Lowering Prices Can Increase Profits

A service provider recently sent me a bill for some work she had done for me. The job was not large, but I had requested a quote for the work before approving it, and when the invoice came, the price was slightly higher than had been indicated in the quote.

I debated the merits of questioning the bill, since the dollar amount in question was only $15, but I decided that it couldn’t hurt. So I sent off an email including the original quote, and asked for an explanation of the price discrepancy.

A few minutes later, I had my response. A new invoice was attached for the original amount, and an explanation of the difference between the two invoices. Apparently, there was a slight difference in materials used which resulted in the surcharge. However, she wrote off that surcharge once I pointed out that I had a quote for a lower price.

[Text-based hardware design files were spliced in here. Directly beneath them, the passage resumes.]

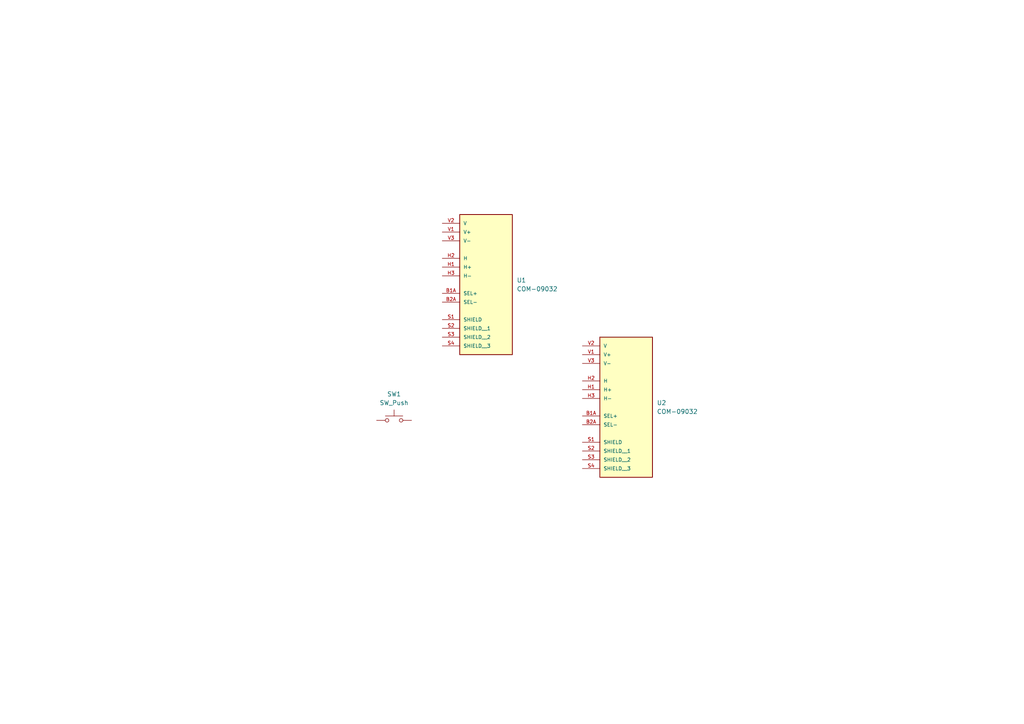
<source format=kicad_sch>
(kicad_sch
	(version 20231120)
	(generator "eeschema")
	(generator_version "8.0")
	(uuid "68566f08-c12e-486c-acb3-3400ee298355")
	(paper "A4")
	
	(symbol
		(lib_id "MyLibs:COM-09032")
		(at 181.61 113.03 0)
		(unit 1)
		(exclude_from_sim no)
		(in_bom yes)
		(on_board yes)
		(dnp no)
		(fields_autoplaced yes)
		(uuid "1beeffe2-81c4-4739-83bb-5d3f327de9a6")
		(property "Reference" "U2"
			(at 190.5 116.8399 0)
			(effects
				(font
					(size 1.27 1.27)
				)
				(justify left)
			)
		)
		(property "Value" "COM-09032"
			(at 190.5 119.3799 0)
			(effects
				(font
					(size 1.27 1.27)
				)
				(justify left)
			)
		)
		(property "Footprint" "MyLibs:XDCR_COM-09032"
			(at 181.61 113.03 0)
			(effects
				(font
					(size 1.27 1.27)
				)
				(justify bottom)
				(hide yes)
			)
		)
		(property "Datasheet" ""
			(at 181.61 113.03 0)
			(effects
				(font
					(size 1.27 1.27)
				)
				(hide yes)
			)
		)
		(property "Description" ""
			(at 181.61 113.03 0)
			(effects
				(font
					(size 1.27 1.27)
				)
				(hide yes)
			)
		)
		(property "PARTREV" "N/A"
			(at 181.61 113.03 0)
			(effects
				(font
					(size 1.27 1.27)
				)
				(justify bottom)
				(hide yes)
			)
		)
		(property "STANDARD" "Manufacturer Recommendations"
			(at 181.61 113.03 0)
			(effects
				(font
					(size 1.27 1.27)
				)
				(justify bottom)
				(hide yes)
			)
		)
		(property "MAXIMUM_PACKAGE_HEIGHT" "30.1mm"
			(at 181.61 113.03 0)
			(effects
				(font
					(size 1.27 1.27)
				)
				(justify bottom)
				(hide yes)
			)
		)
		(property "MANUFACTURER" "SparkFun Electronics"
			(at 181.61 113.03 0)
			(effects
				(font
					(size 1.27 1.27)
				)
				(justify bottom)
				(hide yes)
			)
		)
		(pin "V2"
			(uuid "85977c00-beec-4f1f-b107-1bc7b0482b69")
		)
		(pin "V3"
			(uuid "5abea87e-cdb5-4864-b89b-c53fb6f7c5e1")
		)
		(pin "H1"
			(uuid "82def298-2e02-4a56-bc81-8196237a242b")
		)
		(pin "S1"
			(uuid "fe7a5473-ddaf-4145-a4ce-d3196423e719")
		)
		(pin "B2A"
			(uuid "ace67e60-e2d1-4a16-b740-ac175ffb419c")
		)
		(pin "H3"
			(uuid "6d4ae101-63b0-4ac3-80f6-181d623ef64b")
		)
		(pin "B1A"
			(uuid "cc6e35bd-f3e8-4c60-b4ed-2dbd3af05852")
		)
		(pin "S2"
			(uuid "f71564be-1c88-4a01-9e5a-1db7af7c3a74")
		)
		(pin "H2"
			(uuid "fafbd910-79c3-40bf-a431-14ad23a6a603")
		)
		(pin "S3"
			(uuid "b79da9e8-5eee-4803-a409-5ba104998296")
		)
		(pin "V1"
			(uuid "6884ca2d-b1e1-4e58-be03-c9c546f2bd64")
		)
		(pin "S4"
			(uuid "0159d172-0441-4ba2-839a-e12695a671ff")
		)
		(instances
			(project "Controller"
				(path "/68566f08-c12e-486c-acb3-3400ee298355"
					(reference "U2")
					(unit 1)
				)
			)
		)
	)
	(symbol
		(lib_id "MyLibs:COM-09032")
		(at 140.97 77.47 0)
		(unit 1)
		(exclude_from_sim no)
		(in_bom yes)
		(on_board yes)
		(dnp no)
		(fields_autoplaced yes)
		(uuid "5475fa3c-2e3b-4f21-a6ea-962c654c6a9e")
		(property "Reference" "U1"
			(at 149.86 81.2799 0)
			(effects
				(font
					(size 1.27 1.27)
				)
				(justify left)
			)
		)
		(property "Value" "COM-09032"
			(at 149.86 83.8199 0)
			(effects
				(font
					(size 1.27 1.27)
				)
				(justify left)
			)
		)
		(property "Footprint" "MyLibs:XDCR_COM-09032"
			(at 140.97 77.47 0)
			(effects
				(font
					(size 1.27 1.27)
				)
				(justify bottom)
				(hide yes)
			)
		)
		(property "Datasheet" ""
			(at 140.97 77.47 0)
			(effects
				(font
					(size 1.27 1.27)
				)
				(hide yes)
			)
		)
		(property "Description" ""
			(at 140.97 77.47 0)
			(effects
				(font
					(size 1.27 1.27)
				)
				(hide yes)
			)
		)
		(property "PARTREV" "N/A"
			(at 140.97 77.47 0)
			(effects
				(font
					(size 1.27 1.27)
				)
				(justify bottom)
				(hide yes)
			)
		)
		(property "STANDARD" "Manufacturer Recommendations"
			(at 140.97 77.47 0)
			(effects
				(font
					(size 1.27 1.27)
				)
				(justify bottom)
				(hide yes)
			)
		)
		(property "MAXIMUM_PACKAGE_HEIGHT" "30.1mm"
			(at 140.97 77.47 0)
			(effects
				(font
					(size 1.27 1.27)
				)
				(justify bottom)
				(hide yes)
			)
		)
		(property "MANUFACTURER" "SparkFun Electronics"
			(at 140.97 77.47 0)
			(effects
				(font
					(size 1.27 1.27)
				)
				(justify bottom)
				(hide yes)
			)
		)
		(pin "V2"
			(uuid "3ab35a76-b0de-4cce-a4ec-bcea1b9a07de")
		)
		(pin "V3"
			(uuid "89aa35e5-c3d8-415a-acd4-a94883d6f165")
		)
		(pin "H1"
			(uuid "f211978a-fd17-426d-b8c9-c7c10ebd7243")
		)
		(pin "S1"
			(uuid "f0eacd1e-93c6-4569-b859-dc42dffc4d28")
		)
		(pin "B2A"
			(uuid "9ea0eb23-f426-4cfe-b817-969353ca3b9a")
		)
		(pin "H3"
			(uuid "ac41a574-6d9f-4cf1-9a6f-f0ac43bd71d3")
		)
		(pin "B1A"
			(uuid "b4098a72-02fc-45b8-ad10-163e3ae1b848")
		)
		(pin "S2"
			(uuid "07e8b286-60ad-4637-83d7-57041824e214")
		)
		(pin "H2"
			(uuid "10837f18-0cc5-467d-8a1a-de3996630fb7")
		)
		(pin "S3"
			(uuid "9efd3638-9749-48ba-aa4e-eabcb48edf53")
		)
		(pin "V1"
			(uuid "707b700b-88c5-45bf-862f-7f7a3062cf3b")
		)
		(pin "S4"
			(uuid "53e1986c-a882-43f4-b20a-f81fc653d2a2")
		)
		(instances
			(project "Controller"
				(path "/68566f08-c12e-486c-acb3-3400ee298355"
					(reference "U1")
					(unit 1)
				)
			)
		)
	)
	(symbol
		(lib_id "Switch:SW_Push")
		(at 114.3 121.92 0)
		(unit 1)
		(exclude_from_sim no)
		(in_bom yes)
		(on_board yes)
		(dnp no)
		(fields_autoplaced yes)
		(uuid "e8293d90-6528-4014-943c-deee60387f18")
		(property "Reference" "SW1"
			(at 114.3 114.3 0)
			(effects
				(font
					(size 1.27 1.27)
				)
			)
		)
		(property "Value" "SW_Push"
			(at 114.3 116.84 0)
			(effects
				(font
					(size 1.27 1.27)
				)
			)
		)
		(property "Footprint" ""
			(at 114.3 116.84 0)
			(effects
				(font
					(size 1.27 1.27)
				)
				(hide yes)
			)
		)
		(property "Datasheet" "~"
			(at 114.3 116.84 0)
			(effects
				(font
					(size 1.27 1.27)
				)
				(hide yes)
			)
		)
		(property "Description" "Push button switch, generic, two pins"
			(at 114.3 121.92 0)
			(effects
				(font
					(size 1.27 1.27)
				)
				(hide yes)
			)
		)
		(pin "2"
			(uuid "7b21ce22-bc28-4119-aa57-d9392c95cf6a")
		)
		(pin "1"
			(uuid "e5e16eba-bf23-48d2-b00e-9774913d9f0d")
		)
		(instances
			(project "Controller"
				(path "/68566f08-c12e-486c-acb3-3400ee298355"
					(reference "SW1")
					(unit 1)
				)
			)
		)
	)
	(sheet_instances
		(path "/"
			(page "1")
		)
	)
)

</source>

She didn’t have to write it off. She could have said that the change in materials justified the higher price. The material change was initiated by someone in my employ, and so I was actually responsible for that.

However, because she wrote off the $15, she made me happy. As a customer, I would now be happy to use her business once again, and to refer her to others. She made a solid business relationship that will ultimately bring her more business. The next time, the margin on the project may be larger, or the volume of referred business may justify the write-off.

Sometimes, the bird in the hand is worth less than the two in the bush. Releasing the one may result in two more coming days, months, or years down the line.

Sometimes, you really do need to pay attention to the big picture, and realize that what’s being debated isn’t worth the time, effort, or dollars you’re putting into it.